Architecture in Black
This project features a foreground of architecture with an intensely dark background in a manner such that the light, space, shapes, lines and forms of the foreground structure are accentuated. As a project, photographs included here are a part of the larger architecture theme. The narrower thematic coherence of the project, however, comes from a particular approach to image capture and processing. The times and locations of the photographs in the project vary considerably. This project is ongoing.
Egret Rookeries
I hadn't really spent much time with egrets. I'd seen them in the distance in prairie lakes and potholes. I would have liked getting closer looks at them; and perhaps a few photographs. They were graceful, long legged shore birds, pure white, with long, pointed beaks; hunting for bugs, guppies, and small fish in the shallows among the reeds and rushes. They were in ponds or undeveloped lakes on private property surrounded by hardwood forests and tall, tick infested weeds with occasional patches of poison ivy. Attempting to get closer did not seem prudent. In recent years, I've come across egret rookeries. Large congregations of egrets nesting along small streams. One of the rookeries had both great egrets and a variety of lesser egret species. This ongoing, egret rookery project, is an example of a smaller, more concise thematic project within the larger theme of nature studies.
A Few Short Walks in Boston
I have frequently traveled to U.S. cities for purposes other than vacation. I've spent many late afternoons and evenings wandering streets alone with a camera. Recently, in Boston, I found time for a few short walks alone with my camera. This gallery contains photographs made during these walks. Low light and after dark photographs are presented here. These photographs are representative of the present evolution of my style.
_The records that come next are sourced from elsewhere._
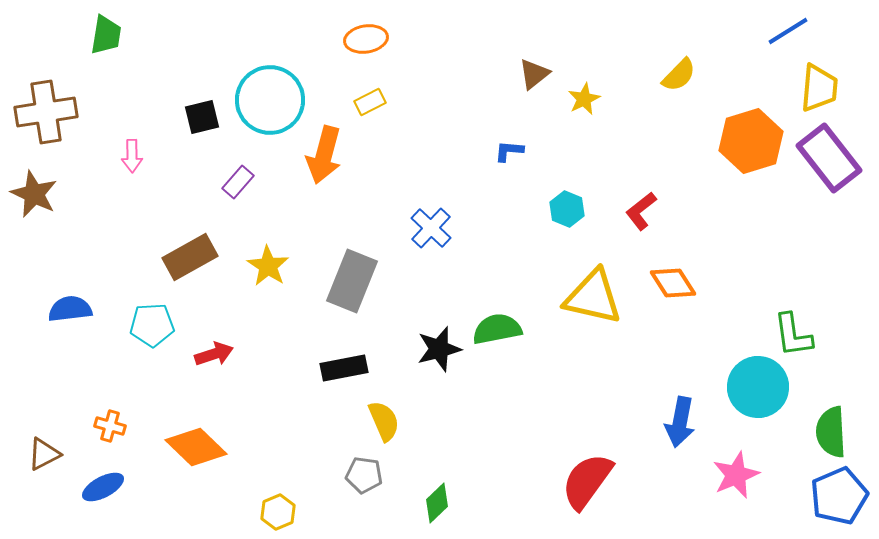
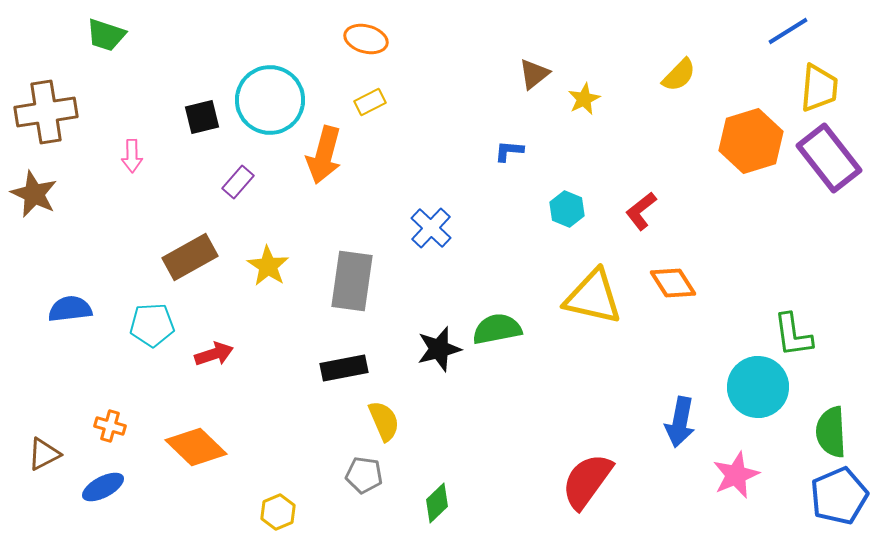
green trapezoid at (106, 35): rotated 99 degrees clockwise
orange ellipse at (366, 39): rotated 24 degrees clockwise
gray rectangle at (352, 281): rotated 14 degrees counterclockwise
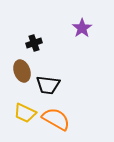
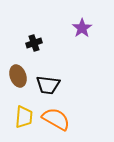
brown ellipse: moved 4 px left, 5 px down
yellow trapezoid: moved 1 px left, 4 px down; rotated 110 degrees counterclockwise
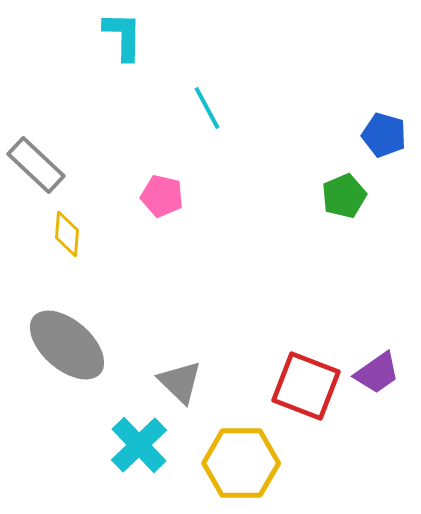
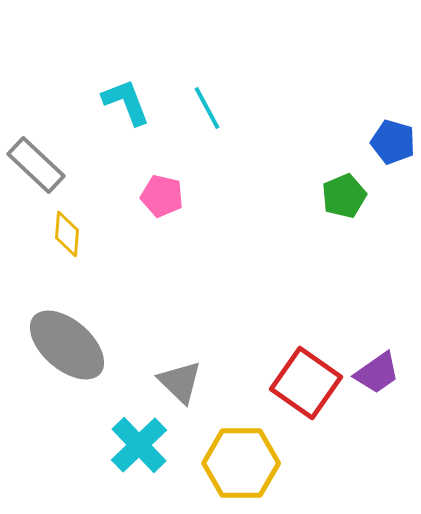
cyan L-shape: moved 3 px right, 66 px down; rotated 22 degrees counterclockwise
blue pentagon: moved 9 px right, 7 px down
red square: moved 3 px up; rotated 14 degrees clockwise
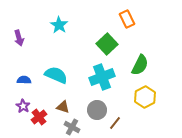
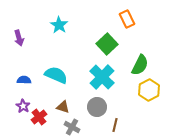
cyan cross: rotated 25 degrees counterclockwise
yellow hexagon: moved 4 px right, 7 px up
gray circle: moved 3 px up
brown line: moved 2 px down; rotated 24 degrees counterclockwise
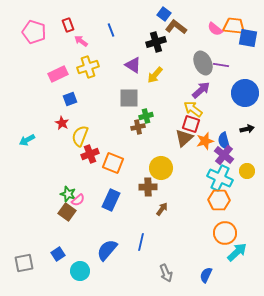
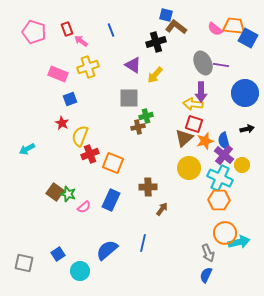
blue square at (164, 14): moved 2 px right, 1 px down; rotated 24 degrees counterclockwise
red rectangle at (68, 25): moved 1 px left, 4 px down
blue square at (248, 38): rotated 18 degrees clockwise
pink rectangle at (58, 74): rotated 48 degrees clockwise
purple arrow at (201, 90): moved 2 px down; rotated 132 degrees clockwise
yellow arrow at (193, 109): moved 5 px up; rotated 30 degrees counterclockwise
red square at (191, 124): moved 3 px right
cyan arrow at (27, 140): moved 9 px down
yellow circle at (161, 168): moved 28 px right
yellow circle at (247, 171): moved 5 px left, 6 px up
pink semicircle at (78, 200): moved 6 px right, 7 px down
brown square at (67, 212): moved 12 px left, 20 px up
blue line at (141, 242): moved 2 px right, 1 px down
blue semicircle at (107, 250): rotated 10 degrees clockwise
cyan arrow at (237, 252): moved 2 px right, 10 px up; rotated 30 degrees clockwise
gray square at (24, 263): rotated 24 degrees clockwise
gray arrow at (166, 273): moved 42 px right, 20 px up
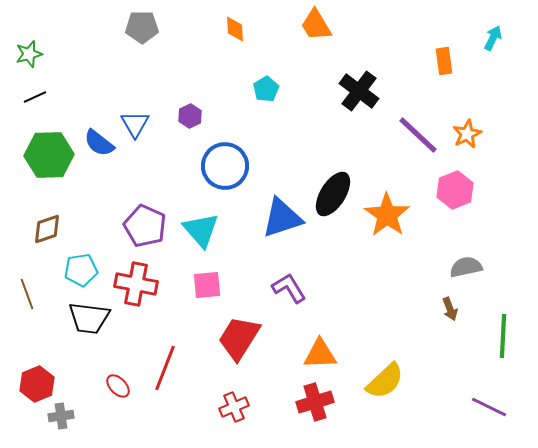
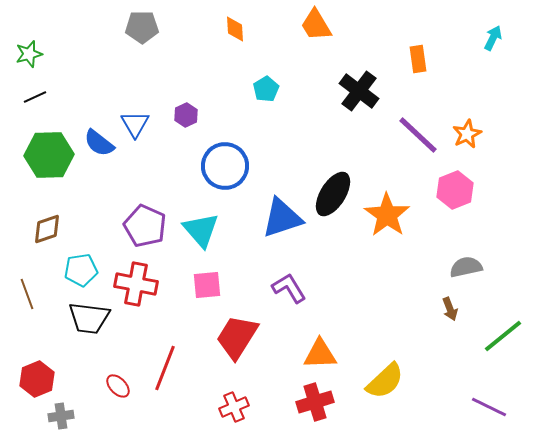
orange rectangle at (444, 61): moved 26 px left, 2 px up
purple hexagon at (190, 116): moved 4 px left, 1 px up
green line at (503, 336): rotated 48 degrees clockwise
red trapezoid at (239, 338): moved 2 px left, 1 px up
red hexagon at (37, 384): moved 5 px up
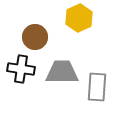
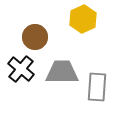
yellow hexagon: moved 4 px right, 1 px down
black cross: rotated 32 degrees clockwise
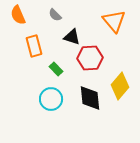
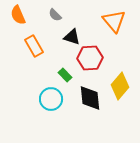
orange rectangle: rotated 15 degrees counterclockwise
green rectangle: moved 9 px right, 6 px down
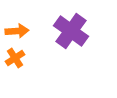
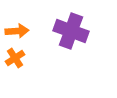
purple cross: rotated 16 degrees counterclockwise
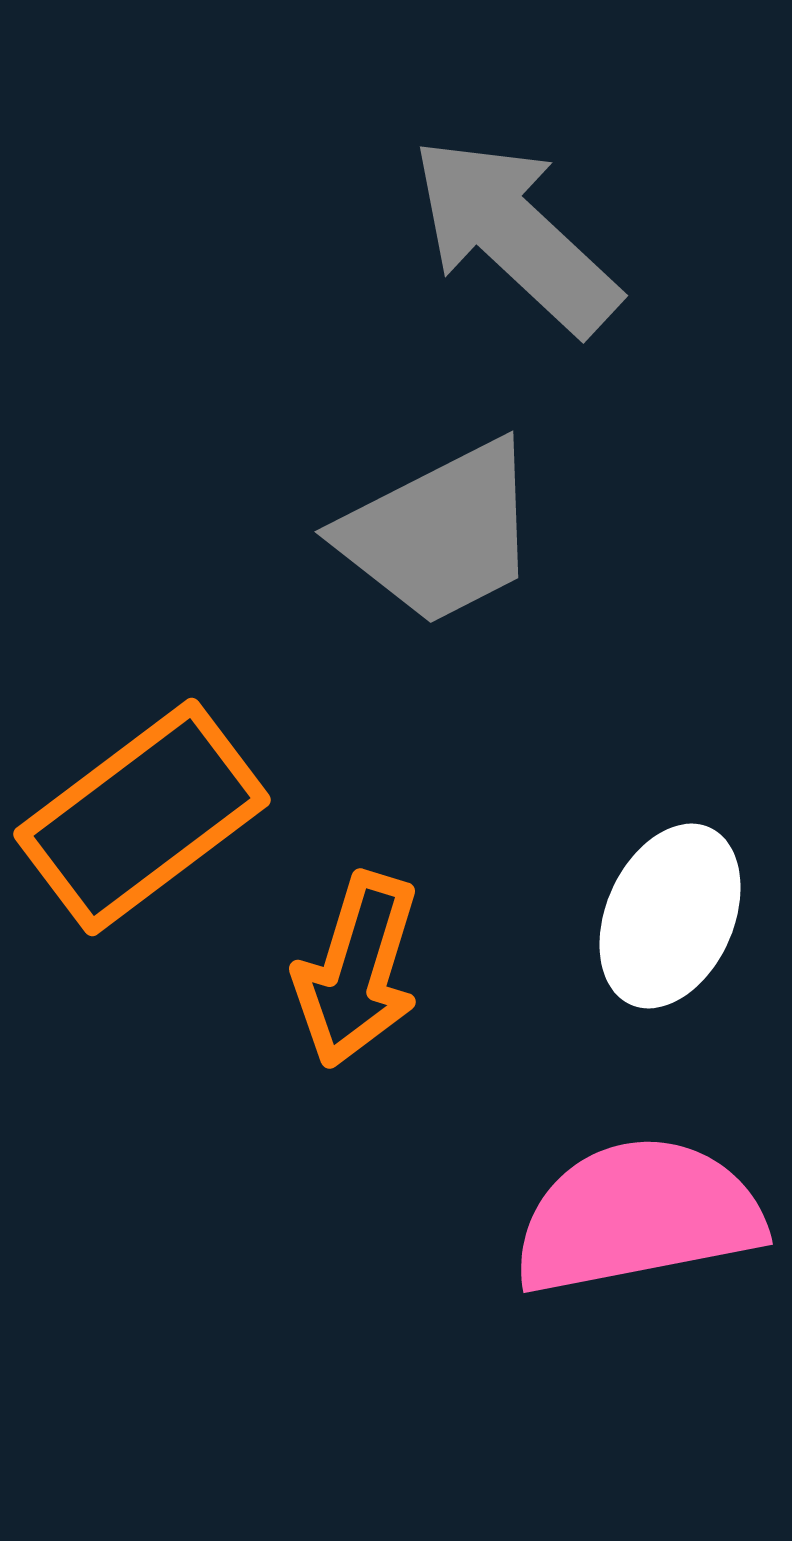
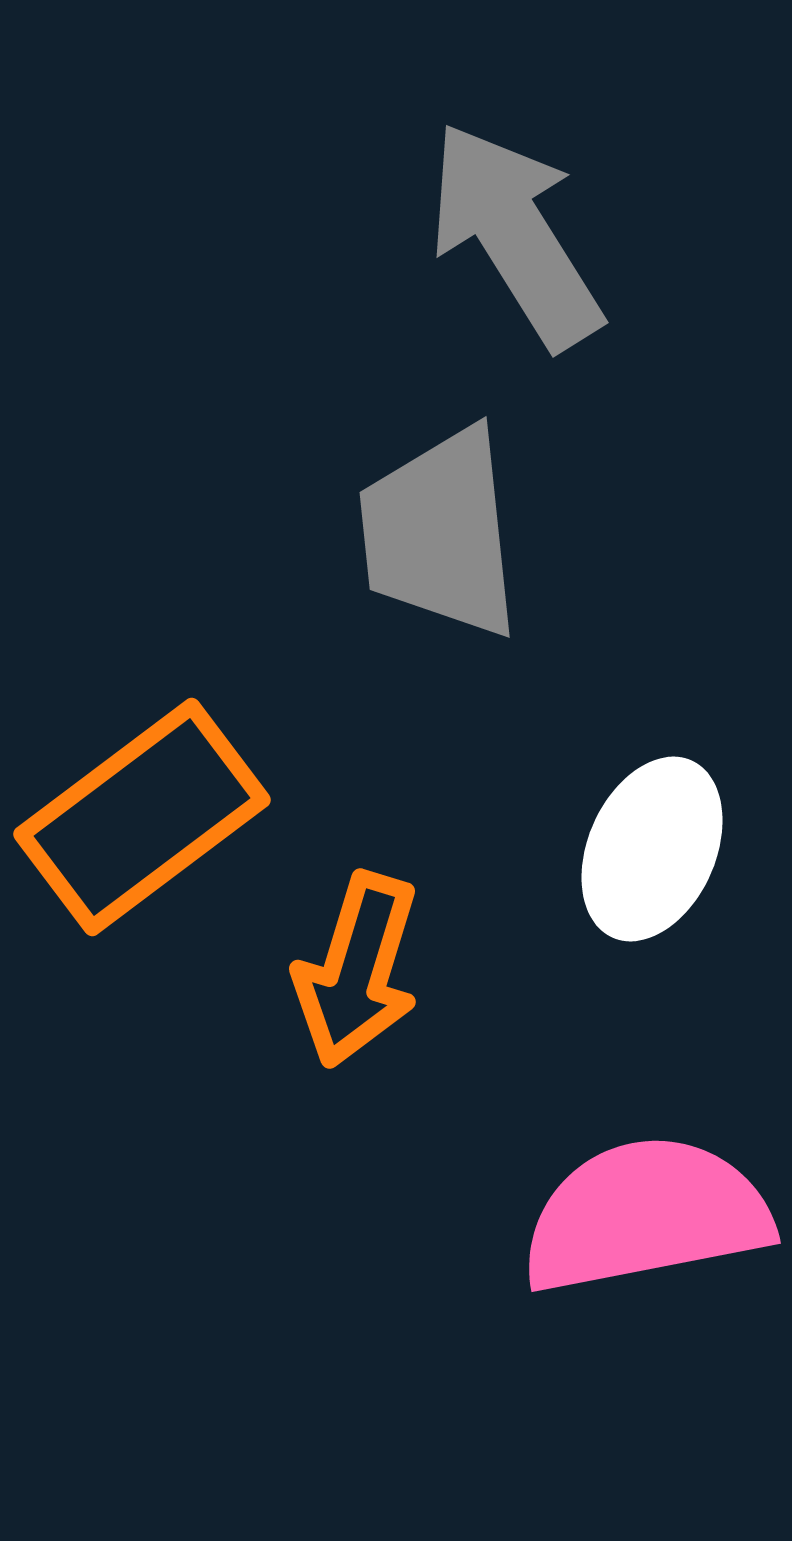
gray arrow: rotated 15 degrees clockwise
gray trapezoid: rotated 111 degrees clockwise
white ellipse: moved 18 px left, 67 px up
pink semicircle: moved 8 px right, 1 px up
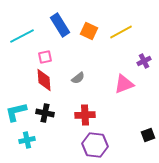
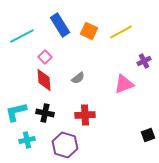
pink square: rotated 32 degrees counterclockwise
purple hexagon: moved 30 px left; rotated 10 degrees clockwise
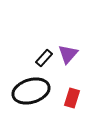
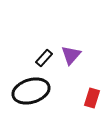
purple triangle: moved 3 px right, 1 px down
red rectangle: moved 20 px right
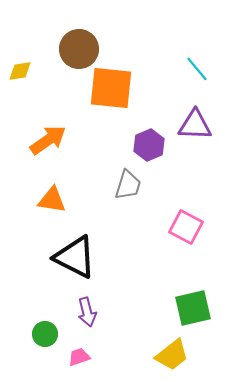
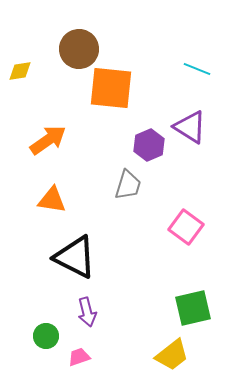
cyan line: rotated 28 degrees counterclockwise
purple triangle: moved 5 px left, 2 px down; rotated 30 degrees clockwise
pink square: rotated 8 degrees clockwise
green circle: moved 1 px right, 2 px down
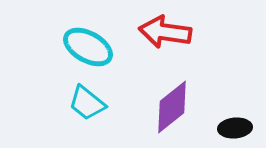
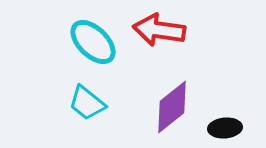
red arrow: moved 6 px left, 2 px up
cyan ellipse: moved 5 px right, 5 px up; rotated 15 degrees clockwise
black ellipse: moved 10 px left
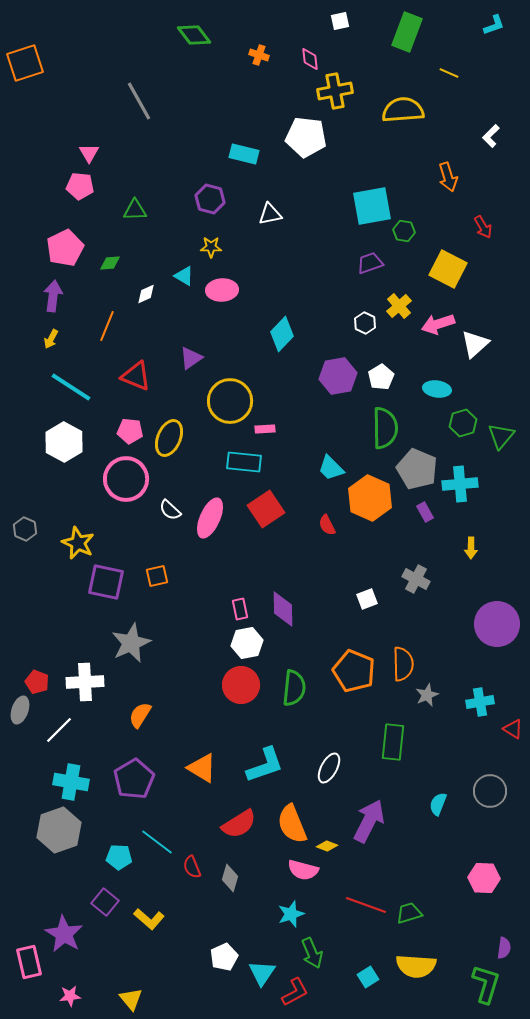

Of my recurrent themes, those present here include: travel (e.g., Tea Party Museum), after dark (e.g., Paramount after Dark), street (e.g., Traffic Director), and architecture. I was struck by the layered views of architecture with lower buildings in the foreground and progressively higher buildings beyond (e.g., Flag among Layered Architecture). Conceptually, a theme labeled architectural studies, which is analogous to my nature studies theme, would appropriately apply to some of these photographs (e.g., Books and Old Prints). Often, individual photographs are representative of more than one theme.
Pandemic Travels
With the pandemic putting an end to our travel plans, I'm having much more home time. I'm spending some of that time reviewing my library of raw photo files from past years. In a way, this is allowing me to return to places, close to home, in the US, and around the world. In the process, I'm processing some photos anew. This gallery will contain some of those photos.